Entenda os impactos da saída de Nicolás Maduro e os caminhos para a reconstrução democrática na Venezuela

A saída de Nicolás Maduro marca o fim de um ciclo político na Venezuela, mas a transição para a democracia enfrenta desafios complexos e riscos significativos.

A Venezuela pós Maduro enfrenta um cenário complexo, onde a promessa de renovação democrática convive com desafios estruturais que ameaçam a estabilidade política e social do país. A saída do líder venezuelano, em 3 de janeiro de 2026, foi celebrada como um marco de encerramento de um período marcado por colapso econômico, repressão e manipulação eleitoral. No entanto, a verdadeira tarefa que se impõe à sociedade venezuelana e à oposição é construir instituições legítimas e restaurar a confiança no Estado.

Contexto histórico e situação atual da Venezuela

Desde o início do ciclo iniciado por Hugo Chávez, em 1999, a Venezuela experienciou uma profunda crise econômica e social, agravada nos anos de Maduro.

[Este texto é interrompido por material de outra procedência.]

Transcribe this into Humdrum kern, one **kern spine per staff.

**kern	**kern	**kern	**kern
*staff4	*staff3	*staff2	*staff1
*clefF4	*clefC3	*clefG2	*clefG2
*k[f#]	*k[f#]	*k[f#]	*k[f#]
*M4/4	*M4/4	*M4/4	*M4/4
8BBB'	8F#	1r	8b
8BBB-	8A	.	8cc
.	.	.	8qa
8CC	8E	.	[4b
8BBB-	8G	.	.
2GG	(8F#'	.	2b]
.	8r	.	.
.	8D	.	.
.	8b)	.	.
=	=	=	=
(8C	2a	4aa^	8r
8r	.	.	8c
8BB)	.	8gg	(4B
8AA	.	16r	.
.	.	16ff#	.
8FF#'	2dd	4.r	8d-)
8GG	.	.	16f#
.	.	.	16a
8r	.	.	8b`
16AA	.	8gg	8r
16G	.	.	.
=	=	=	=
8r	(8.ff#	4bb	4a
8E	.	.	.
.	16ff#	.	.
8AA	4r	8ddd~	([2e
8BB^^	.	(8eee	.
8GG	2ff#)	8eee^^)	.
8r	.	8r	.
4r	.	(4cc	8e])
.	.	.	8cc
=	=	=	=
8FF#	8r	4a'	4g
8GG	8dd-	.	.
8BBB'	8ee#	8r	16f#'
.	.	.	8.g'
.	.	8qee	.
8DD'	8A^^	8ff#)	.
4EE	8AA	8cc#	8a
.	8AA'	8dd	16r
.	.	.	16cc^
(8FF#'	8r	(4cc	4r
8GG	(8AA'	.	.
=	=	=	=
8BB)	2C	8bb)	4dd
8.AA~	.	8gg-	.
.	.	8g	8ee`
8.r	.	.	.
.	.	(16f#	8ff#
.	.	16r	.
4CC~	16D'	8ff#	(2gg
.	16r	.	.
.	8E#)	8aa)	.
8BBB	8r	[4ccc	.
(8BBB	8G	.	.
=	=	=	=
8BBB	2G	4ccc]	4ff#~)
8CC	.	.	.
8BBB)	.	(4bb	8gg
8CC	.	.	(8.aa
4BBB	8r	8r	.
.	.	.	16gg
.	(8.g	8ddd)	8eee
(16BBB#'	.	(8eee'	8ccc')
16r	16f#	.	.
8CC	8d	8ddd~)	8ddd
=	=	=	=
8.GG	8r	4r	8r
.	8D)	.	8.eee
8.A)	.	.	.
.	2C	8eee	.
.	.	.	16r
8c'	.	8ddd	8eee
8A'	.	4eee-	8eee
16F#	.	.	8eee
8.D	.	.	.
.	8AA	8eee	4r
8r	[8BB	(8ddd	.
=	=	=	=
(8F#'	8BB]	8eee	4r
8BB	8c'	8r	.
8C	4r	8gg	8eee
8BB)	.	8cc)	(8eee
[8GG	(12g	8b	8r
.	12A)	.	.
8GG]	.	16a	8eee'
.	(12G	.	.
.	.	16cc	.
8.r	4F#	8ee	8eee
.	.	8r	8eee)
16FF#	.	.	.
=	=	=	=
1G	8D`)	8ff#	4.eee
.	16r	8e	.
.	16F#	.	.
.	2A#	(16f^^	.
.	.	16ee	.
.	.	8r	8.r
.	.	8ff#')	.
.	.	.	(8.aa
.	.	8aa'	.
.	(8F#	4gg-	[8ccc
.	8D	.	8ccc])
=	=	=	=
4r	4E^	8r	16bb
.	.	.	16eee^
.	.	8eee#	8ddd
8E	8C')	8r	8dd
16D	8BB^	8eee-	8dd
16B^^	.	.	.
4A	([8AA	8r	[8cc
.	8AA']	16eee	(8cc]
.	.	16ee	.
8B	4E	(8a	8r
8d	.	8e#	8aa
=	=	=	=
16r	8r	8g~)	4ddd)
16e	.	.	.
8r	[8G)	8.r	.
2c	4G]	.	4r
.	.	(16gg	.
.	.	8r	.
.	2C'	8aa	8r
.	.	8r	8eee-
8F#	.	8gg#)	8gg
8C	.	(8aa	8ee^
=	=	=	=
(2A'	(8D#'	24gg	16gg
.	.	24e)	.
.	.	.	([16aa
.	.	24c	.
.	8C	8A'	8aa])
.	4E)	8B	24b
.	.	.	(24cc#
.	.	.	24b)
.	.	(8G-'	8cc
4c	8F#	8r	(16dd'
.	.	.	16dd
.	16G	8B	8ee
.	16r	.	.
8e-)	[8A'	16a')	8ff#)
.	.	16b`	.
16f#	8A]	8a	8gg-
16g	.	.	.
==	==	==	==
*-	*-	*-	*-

Entre 2013 e 2021, o PIB venezuelano encolheu para cerca de um quarto do tamanho original, com impactos devastadores para a população, incluindo migração em massa e pobreza extrema. A ilegitimidade do governo Maduro ficou clara nas eleições de 2024, quando a oposição teve vitória expressiva, porém o regime se recusou a reconhecer o resultado, sustentando seu poder por meio da coerção e do controle militar.

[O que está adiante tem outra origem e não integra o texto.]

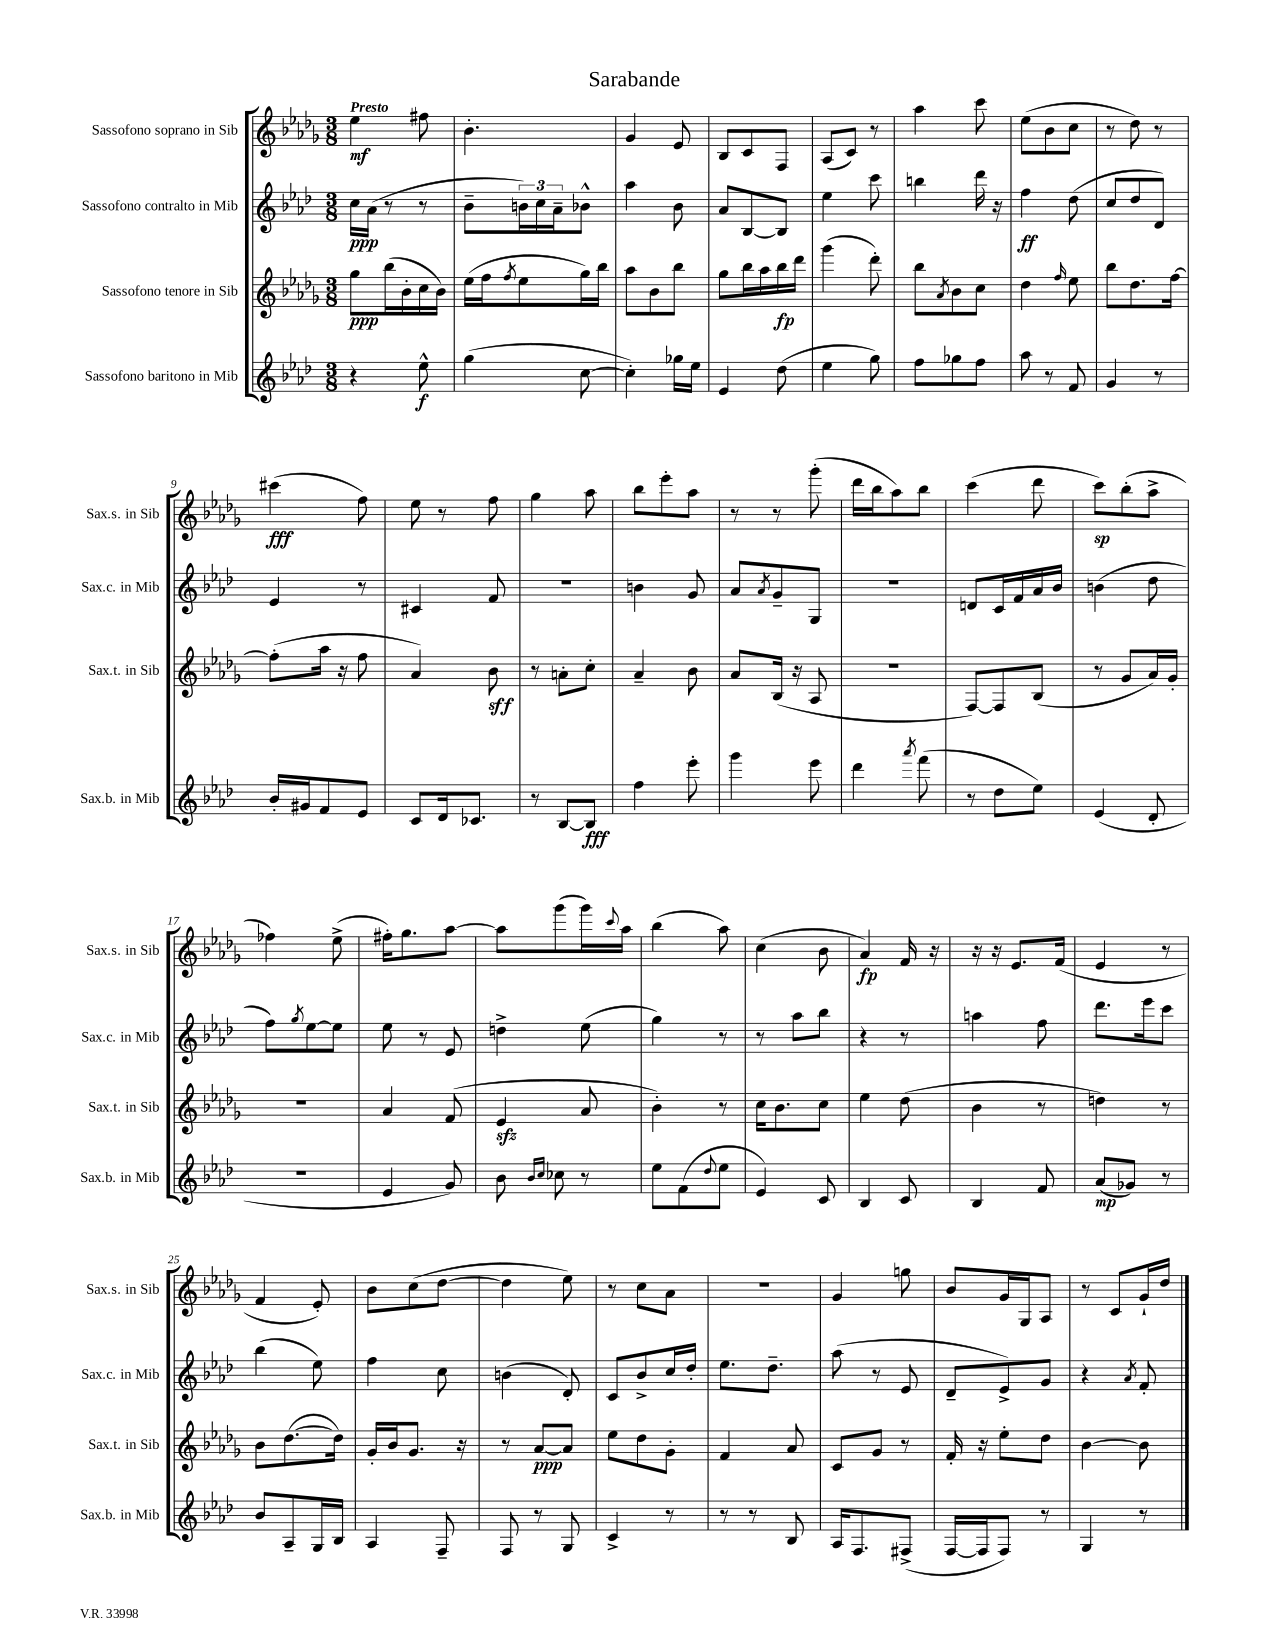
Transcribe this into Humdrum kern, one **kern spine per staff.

**kern	**kern	**kern	**kern
*staff4	*staff3	*staff2	*staff1
*clefG2	*clefG2	*clefG2	*clefG2
*k[b-e-a-d-]	*k[b-e-a-d-g-]	*k[b-e-a-d-]	*k[b-e-a-d-g-]
*M3/8	*M3/8	*M3/8	*M3/8
4r	8gg-	16cc	4ee-
.	.	(16a-	.
.	(16bb-	8r	.
.	16b-'	.	.
8ee-^^	16cc	8r	8ff#
.	16b-)	.	.
=	=	=	=
(4gg	(16ee-	8b-~	4.b-'
.	16ff	.	.
.	8qff	.	.
.	8ee-	24b)	.
.	.	24cc	.
.	.	24a-~	.
[8cc	16gg-)	8b-^^	.
.	16bb-	.	.
=	=	=	=
4cc'])	8aa-	4aa-	4g-
.	8b-	.	.
16gg-	8bb-	8b-	8e-
16ee-	.	.	.
=	=	=	=
4e-	8gg-	8a-	8B-
.	16bb-	[8B-	8c
.	16aa-	.	.
(8dd-	16bb-	8B-]	8F
.	16ddd-	.	.
=	=	=	=
4ee-	(4ggg-	4ee-	(8A-
.	.	.	8c)
8gg)	8ddd-')	8ccc	8r
=	=	=	=
8ff	8bb-	4bb	4aa-
.	8qa-	.	.
8gg-	8b-	.	.
8ff	8cc	16ddd-	8ccc
.	.	16r	.
=	=	=	=
8aa-	4dd-	4ff	(8ee-
8r	.	.	8b-
.	16qqff	.	.
8f	8ee-	(8dd-	8cc
=	=	=	=
4g	8bb-	8cc	8r
.	8.dd-	8dd-	8dd-)
8r	.	8d-)	8r
.	[16ff	.	.
=	=	=	=
16b-'	(8ff']	4e-	(4ccc#
16g#	.	.	.
8f	16aa-	.	.
.	16r	.	.
8e-	8ff	8r	8ff)
=	=	=	=
8c	4a-)	4c#	8ee-
16d-	.	.	8r
8.c-	.	.	.
.	8b-	8f	8ff
=	=	=	=
8r	8r	4.r	4gg-
[8B-	8a'	.	.
8B-]	8cc'	.	8aa-
=	=	=	=
4ff	4a-~	4b	8bb-
.	.	.	8eee-'
8eee-'	8b-	8g	8aa-
=	=	=	=
4ggg	8a-	8a-	8r
.	.	8qa-	.
.	(16B-	8g~	8r
.	16r	.	.
8eee-	8A-	8G	(8ggg-'
=	=	=	=
4ddd-	4.r	4.r	16ddd-
.	.	.	16bb-
.	.	.	8aa-)
8qaaa-	.	.	.
(8fff	.	.	8bb-
=	=	=	=
8r	[8F)	8d	(4ccc
8dd-	8F]	16c	.
.	.	16f	.
8ee-)	(8B-	16a-	8ddd-
.	.	16b-	.
=	=	=	=
(4e-	8r	(4b	8ccc)
.	8g-	.	(8bb-'
8d-'	16a-)	8dd-	8aa-^
.	16g-'	.	.
=	=	=	=
4.r	4.r	8ff)	4ff-)
.	.	8qgg	.
.	.	[8ee-	.
.	.	8ee-]	(8ee-^
=	=	=	=
4e-	4a-	8ee-	16ff#')
.	.	.	8.gg-
.	.	8r	.
8g)	(8f	8e-	[8aa-
=	=	=	=
8b-	4e-	4dd^	8aa-]
16qqb-	.	.	.
16qqcc	.	.	.
8cc-	.	.	(8ggg-
8r	8a-	(8ee-	16ggg-)
.	.	.	8qqccc
.	.	.	16aa-
=	=	=	=
8ee-	4b-')	4gg)	(4bb-
(8f	.	.	.
8qqdd-	.	.	.
8ee-	8r	8r	8aa-)
=	=	=	=
4e-)	16cc	8r	(4cc
.	8.b-	.	.
.	.	8aa-	.
8c	8cc	8bb-	8b-
=	=	=	=
4B-	4ee-	4r	4a-)
8c	(8dd-	8r	16f
.	.	.	16r
=	=	=	=
4B-	4b-	4aa	16r
.	.	.	16r
.	.	.	8.e-
8f	8r	8ff	.
.	.	.	(16f
=	=	=	=
(8a-	4dd)	8.ddd-	4e-
8g-)	.	.	.
.	.	16eee-	.
8r	8r	8ccc	8r
=	=	=	=
8b-	8b-	(4bb-	4f
8A-~	([8.dd-	.	.
16G	.	8ee-)	8e-')
16B-	16dd-])	.	.
=	=	=	=
4A-	16g-'	4ff	8b-
.	16b-	.	.
.	8.g-	.	(8cc
8F~	.	8cc	[8dd-
.	16r	.	.
=	=	=	=
8F	8r	(4b	4dd-]
8r	[8a-	.	.
8G	8a-]	8d-')	8ee-)
=	=	=	=
4c^	8ee-	8c	8r
.	8dd-	8b-^	8cc
8r	8g-'	16cc	8a-
.	.	16dd-'	.
=	=	=	=
8r	4f	8.ee-	4.r
8r	.	.	.
.	.	8.dd-~	.
8B-	8a-	.	.
=	=	=	=
16A-	8c	(8aa-	4g-
8.F	.	.	.
.	8g-	8r	.
(8F#^	8r	8e-	8gg
=	=	=	=
[16F	16f'	8d-~	8b-
16F]	16r	.	.
8F)	8ee-'	8e-^)	16g-
.	.	.	16G-
8r	8dd-	8g	8A-
=	=	=	=
4G	[4b-	4r	8r
.	.	.	8c
.	.	8qa-	.
8r	8b-]	8f'	16g-`
.	.	.	16dd-
==	==	==	==
*-	*-	*-	*-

Essa conjuntura gerou uma situação onde uma parcela significativa da população chegou a aceitar intervenções externas como alternativa para acelerar a mudança, refletindo o desespero diante da ausência de perspectivas internas.

Fragmentação do poder e desafios da transição

A Venezuela herdou do regime chavista uma estrutura de poder altamente fragmentada, composta por:

Forças Armadas: presentes em setores com interesses distintos, alguns envolvidos em corrupção.
Serviços de inteligência e redes de corrupção: ligados ao narcotráfico e mineração ilegal.
Coletivos armados e grupos estrangeiros: como o ELN colombiano.

Esses atores continuam ativos e podem gerar conflitos pelo controle territorial e político. A ruptura brusca dos equilíbrios informais pode desencadear aumento da violência e instabilidade.

Outro desafio interno é a possibilidade de resistência dentro das Forças Armadas a reformas democráticas, com risco de substituição de um caudilho por outro ou estabelecimento de uma tutela militar disfarçada.

Aspectos geopolíticos e riscos regionais

A intervenção liderada pelos Estados Unidos levanta questões de legalidade internacional e motivações geopolíticas, como o controle de recursos estratégicos. O processo corre o risco de evoluir para uma ocupação prolongada, com impactos negativos para a estabilidade da região, incluindo:

Instabilidade nas fronteiras.
Fluxos migratórios adicionais.
Potencial escalada de conflitos armados.

Caminhos para a reconstrução democrática na Venezuela

A oposição venezuelana enfrenta o desafio de preservar o capital político conquistado nas eleições de 2024, para evitar que a libertação do regime autoritário se transforme em um novo ciclo de dominação. Para isso, são essenciais:

Unidade política e social.
Compromisso com processos eleitorais legítimos.
Negociação e construção de consensos.
Fortalecimento institucional e transparência.

Serviço e Segurança

Para observadores e interessados na estabilidade regional, é importante acompanhar:

Desenvolvimento político interno: avanços na consolidação democrática e respeito aos direitos humanos.
Atuação das Forças Armadas: monitoramento de reformas e restrição ao envolvimento em corrupção.
Influência externa: posicionamento da comunidade internacional quanto à intervenção e apoio à reconstrução.
Impactos sociais: fluxos migratórios e condições humanitárias.

A transição da Venezuela, marcada por incertezas, exige atenção contínua para que o melhor dia pós-regime autoritário seja o primeiro de uma nova era democrática e de prosperidade para o país e a região.